Mr. Gummer: I was not going to enter into that, but it is hard to find someone clutching such a bear, because the bears seem to remain, week after week, inside the machines. All I know is that, for a very small amount of money, the machines give a great deal of pleasure to people hoping for a teddy bear. Why does the Minister want to take away from small children the chance to hope? Is he not the kind of nanny who would be had up under today's laws for cruelty to children?

Mr. Greenway: My right hon. Friend talks about whether new evidence will emerge in a blinding light and persuade him to change his mind. A number of organisations told the pre-legislative scrutiny Committee that such machines were damaging to children, but in my judgment and that of the Committee, that was pure assertion. There was not a shred of evidence that it was true.
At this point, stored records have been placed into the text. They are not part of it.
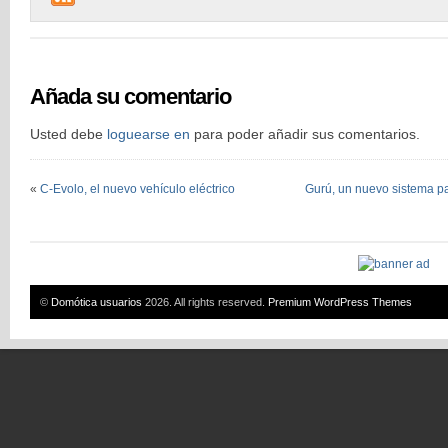
Añada su comentario
Usted debe
loguearse en
para poder añadir sus comentarios.
«
C-Evolo, el nuevo vehículo eléctrico
Gurú, un nuevo sistema pa
©
Domótica usuarios
2026. All rights reserved.
Premium WordPress Themes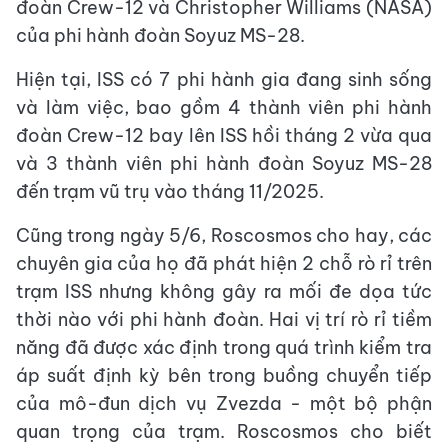
đoàn Crew-12 và Christopher Williams (NASA)
của phi hành đoàn Soyuz MS-28.
Hiện tại, ISS có 7 phi hành gia đang sinh sống
và làm việc, bao gồm 4 thành viên phi hành
đoàn Crew-12 bay lên ISS hồi tháng 2 vừa qua
và 3 thành viên phi hành đoàn Soyuz MS-28
đến trạm vũ trụ vào tháng 11/2025.
Cũng trong ngày 5/6, Roscosmos cho hay, các
chuyên gia của họ đã phát hiện 2 chỗ rò rỉ trên
trạm ISS nhưng không gây ra mối đe dọa tức
thời nào với phi hành đoàn. Hai vị trí rò rỉ tiềm
năng đã được xác định trong quá trình kiểm tra
áp suất định kỳ bên trong buồng chuyển tiếp
của mô-đun dịch vụ Zvezda - một bộ phận
quan trọng của trạm. Roscosmos cho biết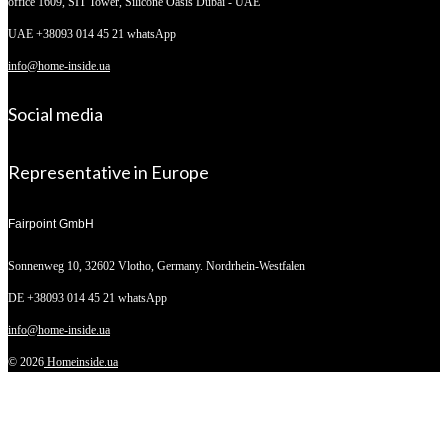
office 1609, SIT Tower,
Silicone Oasis Dubai - UAE
UAE +38093 014 45 21 whatsApp
info@home-inside.ua
Social media
Representative in Europe
Fairpoint GmbH
Sonnenweg 10,
32602 Vlotho, Germany. Nordrhein-Westfalen
DE +38093 014 45 21 whatsApp
info@home-inside.ua
© 2026
Homeinside.ua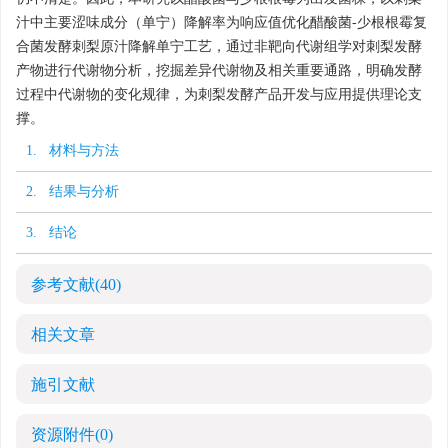
汁中主要涩味成分（单宁）降解率为响应值优化醋酸菌-少根根霉复
合菌发酵刺梨原汁降解单宁工艺，通过非靶向代谢组学对刺梨发酵
产物进行代谢物分析，挖掘差异代谢物及相关重要通路，明确发酵
过程中代谢物的变化规律，为刺梨发酵产品开发与应用提供理论支
撑。
1. 材料与方法
2. 结果与分析
3. 结论
参考文献
(40)
相关文章
施引文献
资源附件
(0)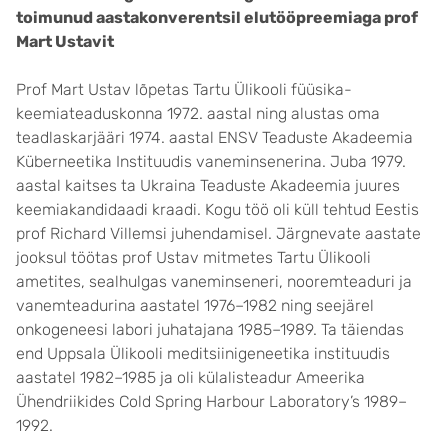
toimunud aastakonverentsil elutööpreemiaga prof
Mart Ustavit
Prof Mart Ustav lõpetas Tartu Ülikooli füüsika-
keemiateaduskonna 1972. aastal ning alustas oma
teadlaskarjääri 1974. aastal ENSV Teaduste Akadeemia
Küberneetika Instituudis vaneminsenerina. Juba 1979.
aastal kaitses ta Ukraina Teaduste Akadeemia juures
keemiakandidaadi kraadi. Kogu töö oli küll tehtud Eestis
prof Richard Villemsi juhendamisel. Järgnevate aastate
jooksul töötas prof Ustav mitmetes Tartu Ülikooli
ametites, sealhulgas vaneminseneri, nooremteaduri ja
vanemteadurina aastatel 1976–1982 ning seejärel
onkogeneesi labori juhatajana 1985–1989. Ta täiendas
end Uppsala Ülikooli meditsiinigeneetika instituudis
aastatel 1982–1985 ja oli külalisteadur Ameerika
Ühendriikides Cold Spring Harbour Laboratory’s 1989–
1992.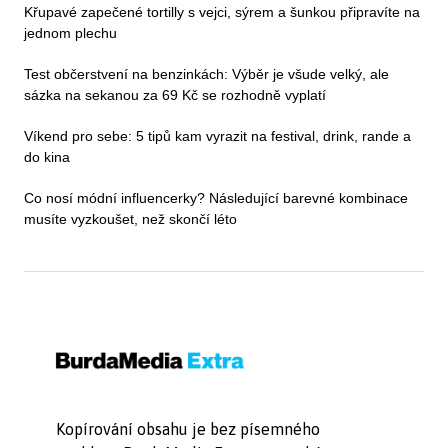
Křupavé zapečené tortilly s vejci, sýrem a šunkou připravíte na
jednom plechu
Test občerstvení na benzinkách: Výběr je všude velký, ale
sázka na sekanou za 69 Kč se rozhodně vyplatí
Víkend pro sebe: 5 tipů kam vyrazit na festival, drink, rande a
do kina
Co nosí módní influencerky? Následující barevné kombinace
musíte vyzkoušet, než skončí léto
Kopírování obsahu je bez písemného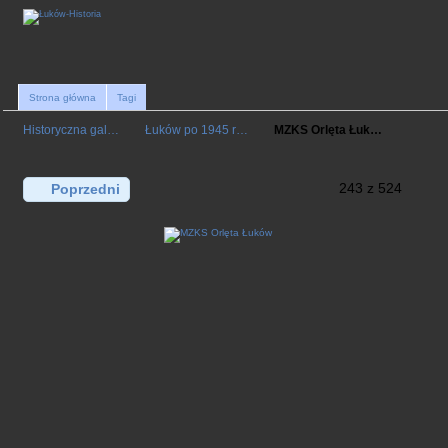
Strona główna
Tagi
Historyczna gal…
Łuków po 1945 r…
MZKS Orlęta Łuk…
243 z 524
Poprzedni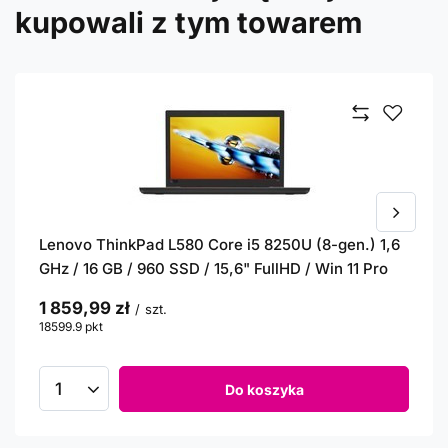
kupowali z tym towarem
Lenovo ThinkPad L580 Core i5 8250U (8-gen.) 1,6
GHz / 16 GB / 960 SSD / 15,6" FullHD / Win 11 Pro
1 859,99 zł
/
szt.
18599.9
pkt
punktów
Do koszyka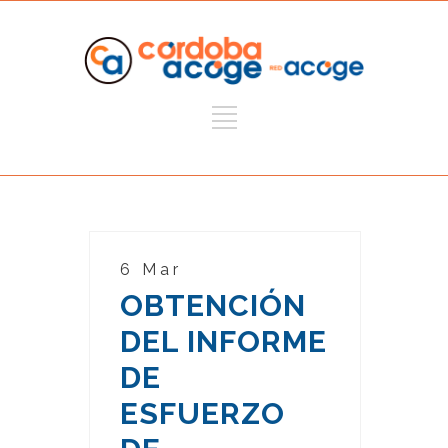
6 Mar
OBTENCIÓN
DEL INFORME
DE
ESFUERZO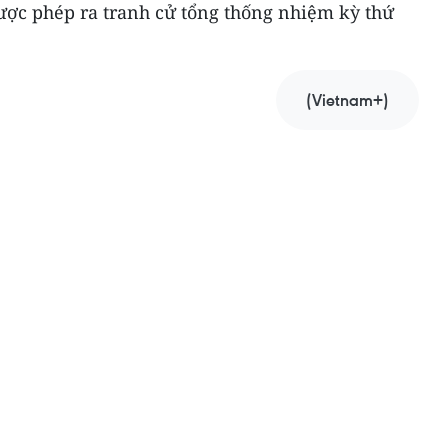
ợc phép ra tranh cử tổng thống nhiệm kỳ thứ
(Vietnam+)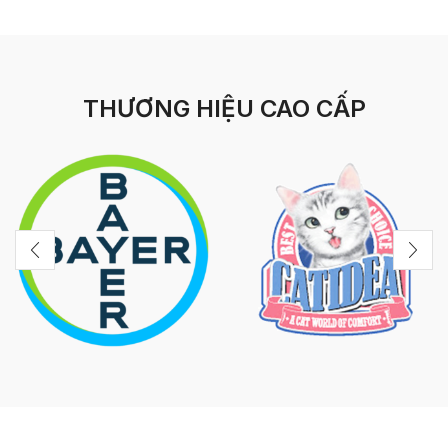
THƯƠNG HIỆU CAO CẤP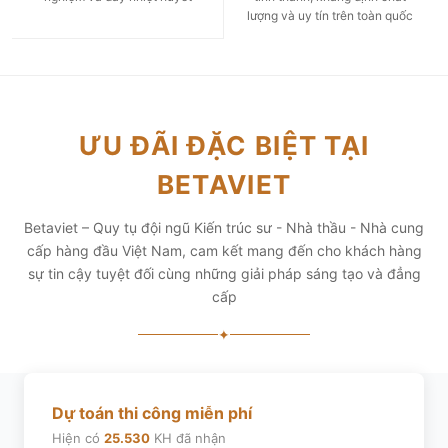
lượng và uy tín trên toàn quốc
ƯU ĐÃI ĐẶC BIỆT TẠI
BETAVIET
Betaviet – Quy tụ đội ngũ Kiến trúc sư - Nhà thầu - Nhà cung
cấp hàng đầu Việt Nam, cam kết mang đến cho khách hàng
sự tin cậy tuyệt đối cùng những giải pháp sáng tạo và đẳng
cấp
✦
Dự toán thi công miễn phí
Hiện có
25.530
KH đã nhận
If it were true, we would have more problem gamblers than other countries, which we do not.

Mr. Gummer: My hon. Friend is perfectly right. I say to the Minister that I have seen no evidence—I have seen opinion, but no evidence—that these machines do any harm. All our experience, of our own childhood and that of our children, and, in my case, that of my constituents' children, is that they do no harm at all. I know of no body of academic research to the contrary that stands up.

The right hon. Gentleman is in danger of being laughed out of court on this proposal. If the blight cast over businesses by the proposals were not so serious for my constituents, those of my hon. Friend the Member for Rochford and Southend, East (Sir Teddy Taylor) and others, we would laugh, rightly, at a Government who hold reserve powers to protect children from the dangers of machines that have been part of their inheritance for this and most of the last century. What is the House of Commons doing debating woolly bears in crane machines on the front in Felixstowe? Surely we have many more important things to discuss, and the Minister should say now that he will withdraw the proposal.